What has to be reflected is the Pr(Class). These results are not so clear cut. But as a summary the results are very promising.

To our knowledge this model is new. It does not need the EM-algorithm. In the next future we will study what is the relation between our model to the LDA-Topic Model (Blei, D.M.; Ng, A.Y.; Jordan, M.I.; Lafferty, J.; Latent Dirichlet Allocation, Journal of Machine Learning Research, 3 (4-5), pp. 993-1022).

## JAGS-Code for Models with two or three Hypothized Latent Classes and Latent Dirichlet Allocation (LDA)

Various authors prefer JAGS to BUGS (e.g. Kruschke, J.K., Doing Bayesian Data Analysis, 2015, 2/e, Academic Press, ISBN 978-0-12-405888-0). The main differences are described in Lunn et al. in chapter 12.6 (Lunn, D.; Jackson, Chr.; Best, N.; Thomas, A., Spiegelhalter, D.; The BUGS Book: A Practical Introduction to Bayesian Analysis, Boca Raton, FL USA: CRC Press, 2013, ISBN 978-1-58488-849-9). We wanted to explore whether there are significant differences in modelling. We found out that are subtle differences in the modelling languages.

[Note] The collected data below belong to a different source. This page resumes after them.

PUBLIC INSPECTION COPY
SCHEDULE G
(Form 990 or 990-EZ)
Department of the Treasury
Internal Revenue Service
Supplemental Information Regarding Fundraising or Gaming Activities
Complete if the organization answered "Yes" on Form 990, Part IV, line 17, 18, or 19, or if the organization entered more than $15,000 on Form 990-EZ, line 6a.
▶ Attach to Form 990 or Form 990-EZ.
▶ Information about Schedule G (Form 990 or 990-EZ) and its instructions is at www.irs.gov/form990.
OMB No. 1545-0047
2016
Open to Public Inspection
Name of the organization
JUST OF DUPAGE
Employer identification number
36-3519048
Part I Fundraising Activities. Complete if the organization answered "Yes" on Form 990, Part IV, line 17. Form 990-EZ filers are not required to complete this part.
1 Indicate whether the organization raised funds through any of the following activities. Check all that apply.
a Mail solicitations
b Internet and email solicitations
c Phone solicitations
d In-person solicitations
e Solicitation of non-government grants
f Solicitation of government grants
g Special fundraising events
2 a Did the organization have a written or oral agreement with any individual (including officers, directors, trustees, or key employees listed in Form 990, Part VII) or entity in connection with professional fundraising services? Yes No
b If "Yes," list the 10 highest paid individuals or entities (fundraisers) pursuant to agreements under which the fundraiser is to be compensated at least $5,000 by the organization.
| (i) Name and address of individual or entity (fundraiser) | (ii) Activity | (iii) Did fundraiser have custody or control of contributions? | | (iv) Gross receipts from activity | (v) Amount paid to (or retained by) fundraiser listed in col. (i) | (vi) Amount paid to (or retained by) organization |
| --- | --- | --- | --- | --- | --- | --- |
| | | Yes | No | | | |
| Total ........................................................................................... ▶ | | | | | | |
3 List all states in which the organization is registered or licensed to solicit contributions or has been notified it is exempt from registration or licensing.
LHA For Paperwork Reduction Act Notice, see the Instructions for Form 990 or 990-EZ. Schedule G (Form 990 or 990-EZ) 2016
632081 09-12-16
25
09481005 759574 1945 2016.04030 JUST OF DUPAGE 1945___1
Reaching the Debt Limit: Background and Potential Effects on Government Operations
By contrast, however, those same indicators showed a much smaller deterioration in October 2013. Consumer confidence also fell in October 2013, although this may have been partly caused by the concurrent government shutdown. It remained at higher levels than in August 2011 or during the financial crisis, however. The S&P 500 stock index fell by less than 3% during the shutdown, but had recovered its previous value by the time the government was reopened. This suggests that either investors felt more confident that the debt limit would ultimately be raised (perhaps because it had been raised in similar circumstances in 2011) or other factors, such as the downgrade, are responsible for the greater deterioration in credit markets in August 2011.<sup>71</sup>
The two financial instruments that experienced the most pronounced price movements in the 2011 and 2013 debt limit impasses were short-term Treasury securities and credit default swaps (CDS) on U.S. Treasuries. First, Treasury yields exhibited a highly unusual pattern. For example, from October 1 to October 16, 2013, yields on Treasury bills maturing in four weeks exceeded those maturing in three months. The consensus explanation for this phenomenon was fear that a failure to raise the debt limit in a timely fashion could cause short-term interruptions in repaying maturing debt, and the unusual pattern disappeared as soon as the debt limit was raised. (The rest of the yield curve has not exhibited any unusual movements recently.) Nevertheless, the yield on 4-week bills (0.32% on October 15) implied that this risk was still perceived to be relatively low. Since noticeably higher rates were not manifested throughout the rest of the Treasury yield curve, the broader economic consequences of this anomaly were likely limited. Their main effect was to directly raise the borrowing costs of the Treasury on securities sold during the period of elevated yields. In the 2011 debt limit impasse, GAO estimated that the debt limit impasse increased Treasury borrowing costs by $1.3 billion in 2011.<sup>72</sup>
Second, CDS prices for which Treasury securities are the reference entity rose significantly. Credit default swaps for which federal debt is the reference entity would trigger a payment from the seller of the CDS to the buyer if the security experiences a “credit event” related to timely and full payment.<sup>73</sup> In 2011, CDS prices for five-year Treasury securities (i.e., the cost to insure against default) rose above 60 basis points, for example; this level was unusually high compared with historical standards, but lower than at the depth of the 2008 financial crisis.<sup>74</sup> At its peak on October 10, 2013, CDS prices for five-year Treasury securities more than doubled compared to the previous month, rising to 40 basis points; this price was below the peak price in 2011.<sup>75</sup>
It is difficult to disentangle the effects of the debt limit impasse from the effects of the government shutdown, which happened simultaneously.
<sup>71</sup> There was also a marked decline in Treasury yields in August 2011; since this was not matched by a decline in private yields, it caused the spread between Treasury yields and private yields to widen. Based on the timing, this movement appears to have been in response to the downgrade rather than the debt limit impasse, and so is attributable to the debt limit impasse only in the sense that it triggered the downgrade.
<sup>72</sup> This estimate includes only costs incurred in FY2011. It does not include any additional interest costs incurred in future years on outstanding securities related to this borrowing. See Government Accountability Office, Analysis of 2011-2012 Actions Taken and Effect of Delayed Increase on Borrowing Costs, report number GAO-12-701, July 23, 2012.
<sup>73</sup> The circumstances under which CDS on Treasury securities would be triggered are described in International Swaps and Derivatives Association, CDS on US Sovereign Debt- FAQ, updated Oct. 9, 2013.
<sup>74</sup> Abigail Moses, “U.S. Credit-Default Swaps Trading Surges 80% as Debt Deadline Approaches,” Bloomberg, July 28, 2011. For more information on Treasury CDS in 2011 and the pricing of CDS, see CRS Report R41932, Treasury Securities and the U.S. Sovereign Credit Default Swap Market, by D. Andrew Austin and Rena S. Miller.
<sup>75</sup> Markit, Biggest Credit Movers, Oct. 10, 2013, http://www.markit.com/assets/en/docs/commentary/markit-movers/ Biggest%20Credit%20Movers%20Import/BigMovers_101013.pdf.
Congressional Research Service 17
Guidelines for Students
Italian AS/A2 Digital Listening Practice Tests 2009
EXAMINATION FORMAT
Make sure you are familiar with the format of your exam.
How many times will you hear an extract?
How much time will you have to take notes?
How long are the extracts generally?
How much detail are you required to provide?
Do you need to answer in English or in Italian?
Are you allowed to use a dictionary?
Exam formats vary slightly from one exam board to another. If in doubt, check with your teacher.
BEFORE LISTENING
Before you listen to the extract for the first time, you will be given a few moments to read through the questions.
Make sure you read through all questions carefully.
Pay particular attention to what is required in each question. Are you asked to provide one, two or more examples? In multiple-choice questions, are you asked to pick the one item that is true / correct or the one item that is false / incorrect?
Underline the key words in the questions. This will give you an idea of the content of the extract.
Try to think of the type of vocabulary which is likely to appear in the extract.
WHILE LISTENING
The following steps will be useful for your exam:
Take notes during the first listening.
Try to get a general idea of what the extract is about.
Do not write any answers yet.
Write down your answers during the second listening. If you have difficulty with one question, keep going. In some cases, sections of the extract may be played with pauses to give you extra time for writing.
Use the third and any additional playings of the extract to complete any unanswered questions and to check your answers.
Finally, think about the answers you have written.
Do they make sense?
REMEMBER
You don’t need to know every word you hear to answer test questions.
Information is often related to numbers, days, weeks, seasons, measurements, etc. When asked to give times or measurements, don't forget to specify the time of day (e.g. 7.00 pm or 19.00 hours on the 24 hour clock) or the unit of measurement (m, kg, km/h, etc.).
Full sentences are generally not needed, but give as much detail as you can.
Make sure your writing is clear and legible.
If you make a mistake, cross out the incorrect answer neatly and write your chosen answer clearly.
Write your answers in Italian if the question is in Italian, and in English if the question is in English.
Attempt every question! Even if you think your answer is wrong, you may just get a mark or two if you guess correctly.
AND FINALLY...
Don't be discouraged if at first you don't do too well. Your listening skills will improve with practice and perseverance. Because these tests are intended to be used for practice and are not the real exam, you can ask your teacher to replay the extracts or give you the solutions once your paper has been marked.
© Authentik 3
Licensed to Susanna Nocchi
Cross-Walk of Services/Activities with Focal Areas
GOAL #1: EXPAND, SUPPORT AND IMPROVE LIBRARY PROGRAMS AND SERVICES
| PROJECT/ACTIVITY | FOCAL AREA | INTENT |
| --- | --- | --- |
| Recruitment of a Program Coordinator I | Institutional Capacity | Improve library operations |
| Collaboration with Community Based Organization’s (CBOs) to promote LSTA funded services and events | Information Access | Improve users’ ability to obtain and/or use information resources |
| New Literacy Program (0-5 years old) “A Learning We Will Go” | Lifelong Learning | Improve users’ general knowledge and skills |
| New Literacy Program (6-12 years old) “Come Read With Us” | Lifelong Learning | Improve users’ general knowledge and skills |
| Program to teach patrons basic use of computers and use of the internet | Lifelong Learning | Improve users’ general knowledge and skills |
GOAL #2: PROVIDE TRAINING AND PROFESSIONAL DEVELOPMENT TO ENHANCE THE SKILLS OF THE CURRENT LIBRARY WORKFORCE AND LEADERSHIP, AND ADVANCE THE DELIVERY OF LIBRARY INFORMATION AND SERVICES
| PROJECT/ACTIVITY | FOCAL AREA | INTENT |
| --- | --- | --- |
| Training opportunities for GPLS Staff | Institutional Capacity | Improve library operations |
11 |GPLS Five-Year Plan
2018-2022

The R-integration of JAGS is better than that of OpenBUGS. Models can be described as a user-defined parameterless R-function. So all editing, debugging and testing can be done with the excellent R-IDE RStudio.

We had to revise our OpenBUGS-model in three places: (1) we replaced the *model{...}* BUGS-code-snippet by the R-code-snippet *function(){...}*; (2) because the definition of *rank(...)*-function differ in BUGS and JAGS we had to recode the computation of the class assignment *z_max[]*; (3) all data are encoded as R-statements and used as arguments in the *jags*-function of the *R2jags*-library.

The results for two latent classes and the slightly modified data of Lee & Wagenmakers (k[2]=16 instead of 17, 15 subjects, 40 items) are nearly identical to those of the OpenBugs analysis (Fig.01-04). The means of the posteriors for abilities and class probabilities differ only by 0.08.

Nearly the same is true for the slightly modified problem ((k[2]=16 instead of 17, k[16]-k[20] added, 20 subjects, 50 items) (Fig.05-08).